**Exercise instructions:** Reproduce the text of every item below verbatim, omitting the pictures from your response.

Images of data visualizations
┌──

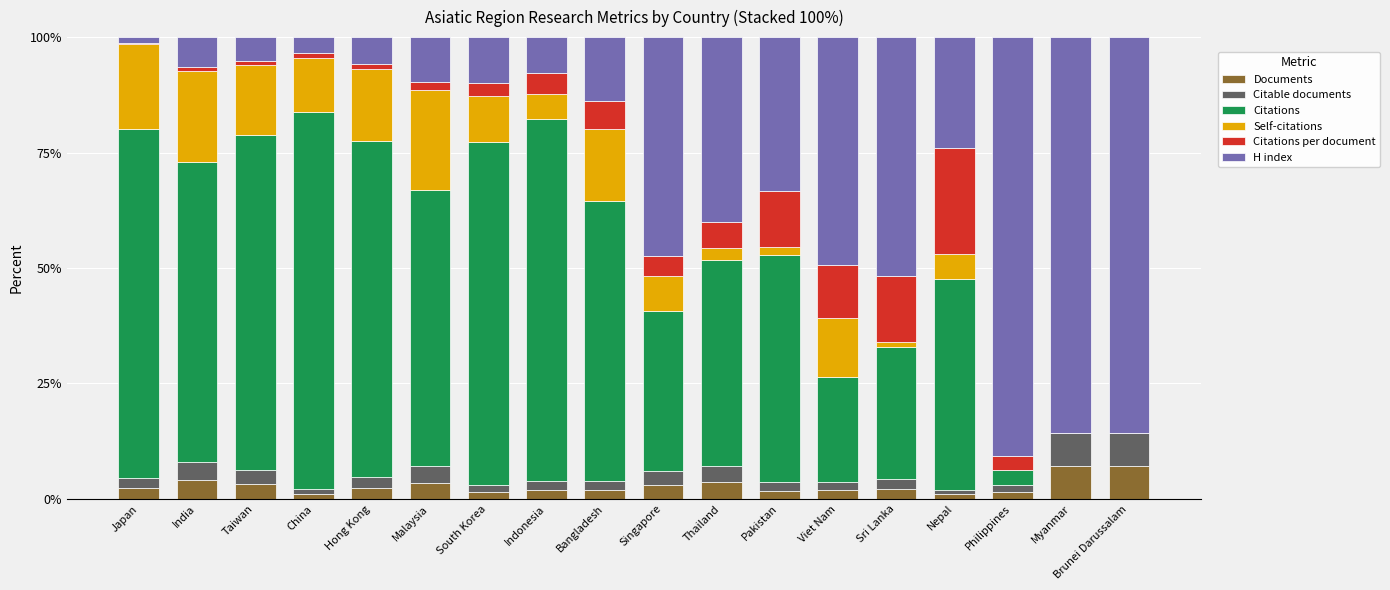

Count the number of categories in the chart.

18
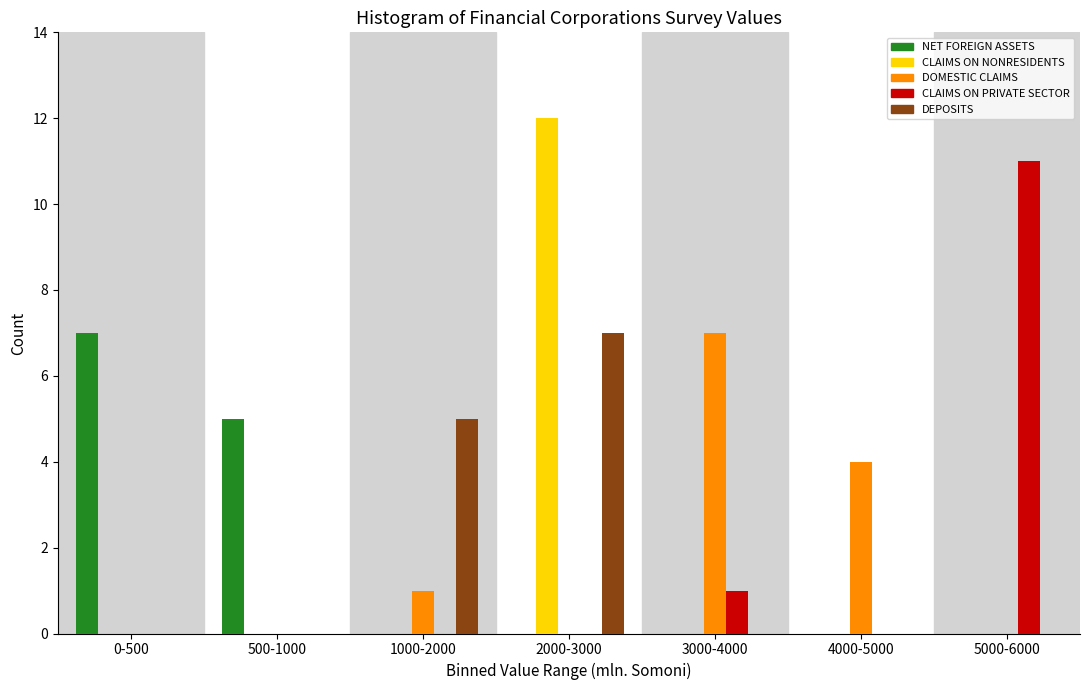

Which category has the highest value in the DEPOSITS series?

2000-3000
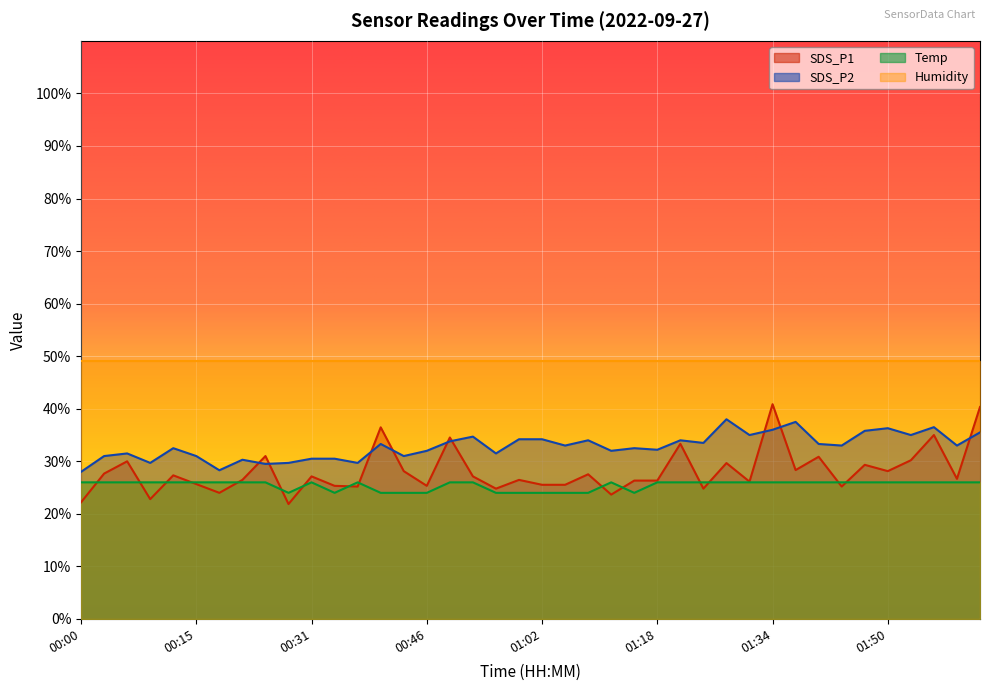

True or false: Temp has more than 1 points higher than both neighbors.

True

└──

**Exercise output:**
Count the number of categories in the chart.

18

Which category has the highest value in the DEPOSITS series?

2000-3000

True or false: Temp has more than 1 points higher than both neighbors.

True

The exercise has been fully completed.